The Black Panthers and the Soviets: A Comparative History of Human Rights Movements
By (Author) Dr Meredith L. Roman
Bloomsbury Publishing PLC
Bloomsbury Academic
15th May 2025
United Kingdom
Professional and Scholarly
Non Fiction
Cold wars and proxy conflicts
Revolutionary groups and movements
Human rights, civil rights
Hardback
232
Width 156mm, Height 234mm
The contemporaneous movements for human rights that Soviet rights defenders and the Black Panthers waged during the 1960s are analysed in a comparative fashion here for the very first time. The book also examines the extra-legal measures that both the KGB and FBI employed to destroy them. The Black Panthers and the Soviets innovatively compares Soviet human rights activists exposure of the workings of the Soviet police state with the miniature, city-level surveillance police states that the Black Panthers exposed as operating across the United States. It illuminates the legal tactics of counter-surveillance that Soviet rights defenders and the Black Panthers employed as a means of restraining acts of state-sanctioned violence. The book also highlights how the U.S. production of knowledge about Soviet dissidents reified white supremacist, anti-communist notions of dissent, human rights, and state violence that facilitated the repression of the Black Panthers and the mass incarceration of African Americans as criminals. Meredith L. Roman disrupts the enduring Cold War binaries of authoritarianism-democracy and oppression-freedom that obscure our understanding of the complex, overlapping histories of these two superpowers.
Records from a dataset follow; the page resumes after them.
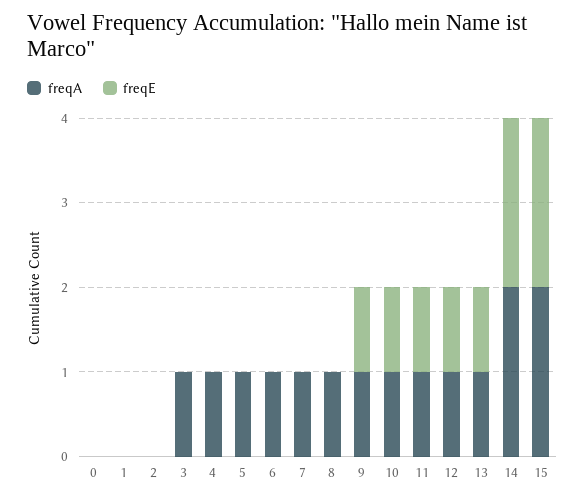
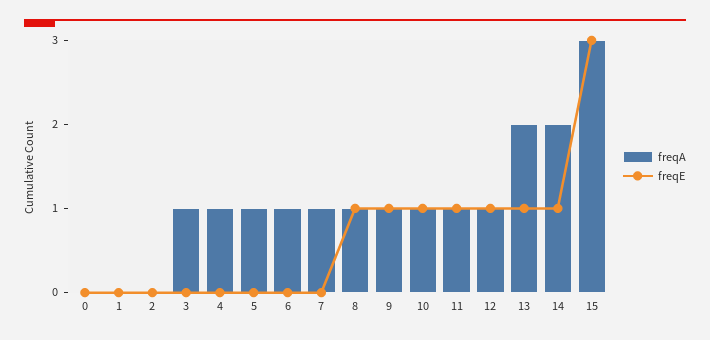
  {
    "freqA": {
      "0": 0,
      "1": 0,
      "2": 0,
      "3": 1,
      "4": 1,
      "5": 1,
      "6": 1,
      "7": 1,
      "8": 1,
      "9": 1,
      "10": 1,
      "11": 1,
      "12": 1,
-     "13": 1,
+     "13": 2,
      "14": 2,
-     "15": 2
+     "15": 3
    },
    "freqE": {
      "0": 0,
      "1": 0,
      "2": 0,
      "3": 0,
      "4": 0,
      "5": 0,
      "6": 0,
      "7": 0,
-     "8": 0,
+     "8": 1,
      "9": 1,
      "10": 1,
      "11": 1,
      "12": 1,
      "13": 1,
-     "14": 2,
+     "14": 1,
-     "15": 2
+     "15": 3
    }
  }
Roman convincingly argues that the Soviet rights defenders and the Black Panthers vast documentation of domestic human rights abuses and the repressive measures that they faced for mobilizing to end them serve as an important societal reminder; they reaffirm that genuine democracy and the safeguarding of human rights are incompatible with authoritarian practices,the conditions of racial capitalism, and the ideology of national security.
Meredith L. Roman is Associate Professor of History at SUNY Brockport, USA. She is the author of Opposing Jim Crow: African Americans and the Soviet Indictment of U.S. Racism, 1928-1937 (2012).